Грубая дорога без опознавательных знаков петляет через первобытный ландшафт камней и песка под бескрайним небом цвета кобальта. Наш джип лавирует между валунами и покрытыми пылью кустами дрока перед началом головокружительного спуска с высокого хребта в глубокую долину. В поле зрения попадает лагерь израильской армии, а также крошечная деревня Джинба: два здания, несколько палаток, загоны для животных. Пара боевых вертолетов летает невысоко. В воздухе пахнет овцами.


В конце этой трассы в южной части Западного берега 12 -летняя Наваль Джабарин живет в пещере. Она родилась во мраке под ее низкой неровной крышей, как и двое ее братьев, и ее отец поколением раньше. В дороге по каменистой трассе, которая соединяет Джинбу с ближайшей асфальтированной дорогой, мать Наваль родила еще одного ребенка, не сумев успеть в больницу вовремя; на том же участке плоской земли отец Наваль был избит израильскими поселенцами перед испуганным ребенком.


Пещера и соседний шатер являются домом для 18 человек: отец Наваль, его две жены и 15 детей. 200 овец семьи держат в загонах снаружи. Древний генератор, работающий на дорогостоящем дизельном топливе, обеспечивает питание в течение максимум трех часов в сутки. Воду приносят из деревенских колодцев, или доставляют на тракторе по цене в 20 раз выше стоимости водопроводной воды. Зимой суровые ветры проносятся над пустынным ландшафтом, рассекая палатки и заставляя всю семью забиваться в пещеру, чтобы согреться. " Зимой мы прижимаемся друг к другу", - говорит мне Наваль.

 

Она редко покидает деревню. "Я ездила в машине моего отца. Однако поселенцы остановили нас. Они избили моего отца у меня перед на глазах, осыпая его проклятиями  нецензурной бранью. Они взяли наши вещи и выбросили их из машины".


Даже дома не безопасно. "Солдаты приходят в [пещеру] для поиска. Я не знаю, что они ищут", - говорит она. "Иногда они открывают загоны и выпускают овец. В Рамадан пришли и взяли моих братьев. Я видела, как солдаты избили их прикладами автоматов. Они заставили нас покинуть пещеру".

Несмотря на трудности своей жизни, Наваль счастлива. "Это моя родина, это то, где я хочу быть.
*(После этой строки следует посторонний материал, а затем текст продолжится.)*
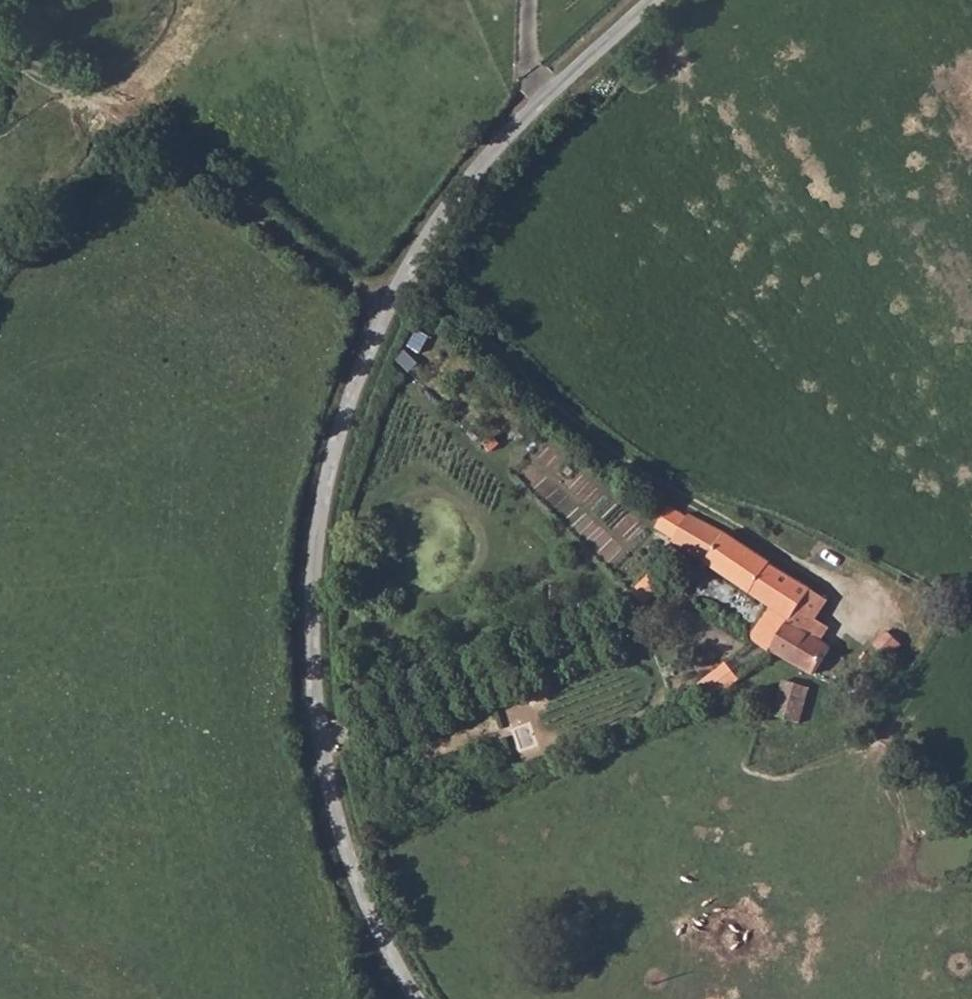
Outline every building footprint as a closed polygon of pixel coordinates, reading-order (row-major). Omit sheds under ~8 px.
[(688,512),(670,541),(676,545),(750,597),(771,563),(723,531),(688,512)] [(771,563),(750,597),(768,609),(751,637),(769,656),(771,653),(807,587),(771,563)] [(651,570),(640,583),(650,593),(662,582),(657,575),(651,570)] [(807,587),(771,653),(810,675),(827,649),(804,633),(824,600),(807,587)] [(884,633),(871,646),(885,659),(898,647),(884,633)] [(703,679),(718,697),(743,677),(728,659),(703,679)] [(783,685),(774,717),(797,725),(807,692),(783,685)]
Трудно здесь, но мне нравится мой дом, и земля, и овцы". Но, добавляет она, " я буду еще счастливее, если нам будет позволено остаться".


Наваль является представителем второго поколения палестинцев, родившихся в оккупации. Она родилась через 34 года после того, как Израиль захватил Западный берег, сектор Газа и Восточный Иерусалим во время шестидневной войны. Военный закон был введен в отношении палестинского населения, и вскоре после этого Израиль начал строить колонии под военной защитой на оккупированной территории. Восточный Иерусалим был аннексирован, что было объявлено незаконным по международному праву.
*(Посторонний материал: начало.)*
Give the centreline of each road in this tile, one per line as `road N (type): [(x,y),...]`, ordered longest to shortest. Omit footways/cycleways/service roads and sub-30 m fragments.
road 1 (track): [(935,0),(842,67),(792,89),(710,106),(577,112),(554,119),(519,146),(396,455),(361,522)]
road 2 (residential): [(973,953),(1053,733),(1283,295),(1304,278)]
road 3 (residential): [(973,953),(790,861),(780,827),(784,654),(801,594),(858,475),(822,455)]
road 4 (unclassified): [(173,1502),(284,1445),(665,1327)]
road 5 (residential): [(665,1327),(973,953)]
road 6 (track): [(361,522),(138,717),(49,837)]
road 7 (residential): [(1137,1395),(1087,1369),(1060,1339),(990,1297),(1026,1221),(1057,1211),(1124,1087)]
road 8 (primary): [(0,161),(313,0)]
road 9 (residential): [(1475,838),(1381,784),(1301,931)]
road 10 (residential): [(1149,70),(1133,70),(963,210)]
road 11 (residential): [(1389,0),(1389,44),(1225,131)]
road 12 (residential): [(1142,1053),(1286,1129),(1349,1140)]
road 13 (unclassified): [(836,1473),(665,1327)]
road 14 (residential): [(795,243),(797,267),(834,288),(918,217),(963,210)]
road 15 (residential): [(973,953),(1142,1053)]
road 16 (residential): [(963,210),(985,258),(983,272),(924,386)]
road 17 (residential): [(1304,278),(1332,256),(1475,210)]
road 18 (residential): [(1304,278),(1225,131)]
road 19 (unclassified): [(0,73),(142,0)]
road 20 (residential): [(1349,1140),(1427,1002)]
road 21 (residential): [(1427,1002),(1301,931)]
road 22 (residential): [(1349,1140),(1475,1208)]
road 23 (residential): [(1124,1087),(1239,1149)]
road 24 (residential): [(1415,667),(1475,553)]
Первое поколение - родители Наваль и их сверстники - в настоящее время приближается к среднему возрасту, всю свою жизнь проводя преимущественно в ежедневной рутинной работе и выдерживая мелкие унижения оккупированного народа. Около четырех миллионов палестинцев не знают ничего, кроме существования, определенного контрольно-пропускными пунктами, где у них требуют документы, удостоверяющие личность, осуществляются ночные рейды, задержания, снос домов, перемещения, словесные оскорбления, запугивания, физические нападения, лишение свободы и насильственная смерть. Это жестокая мозаика: бесчисленные, казалось бы, не связанные между собой фрагменты, которые, вместе взятые, выстраивают картину силы и бессилия. Тем не менее, спустя 46 лет, это также стало своего рода нормальным состоянием.

 

Для молодых влияние такой среды часто бывает глубоким. Дети подвергаются воздействию опыта, который формирует отношение на всю жизнь и, в некоторых случаях, имеет непреходящие психологические последствия. Фрэнк Рони, специалист по защите детей из ЮНИСЕФ, агентства ООН для детей, который работает на Западном берегу, в Газе и Восточном Иерусалиме, говорит о «разных поколениях травмы" жизни под оккупацией. "Продолжающийся конфликт, ухудшение экономики и социальной среды, рост насилия - это все тяжело отражается на детях", - говорит он . «Психологические стены" отражены в физических барьерах и контрольно-пропускных пунктах. "Дети приобретают менталитет гетто и теряют надежду на будущее, и это подпитывает цикл отчаяния", - говорит Рони .


Но их опыт неизбежно неодинаков. Многие дети, живущие в крупных палестинских городах, под определенным самоуправлением, редко вступают в контакт с поселенцами или солдатами, в то время как такие встречи являются частью повседневной жизни для тех, кто живет на 62% Западного берега под полным израильским контролем – в зоне, известной как Зона С. Дети в Газе живут на блокадной полоске земли, часто в условиях крайних экономических трудностей, и при непосредственном и шокирующем опыте интенсивного ведения войны. В Восточном Иерусалиме большая часть палестинских детей растет в бедных гетто, сталкиваясь с угрозой расширения израильских поселений или экстремистскими поселенцами, которые захватывают земли на их территории.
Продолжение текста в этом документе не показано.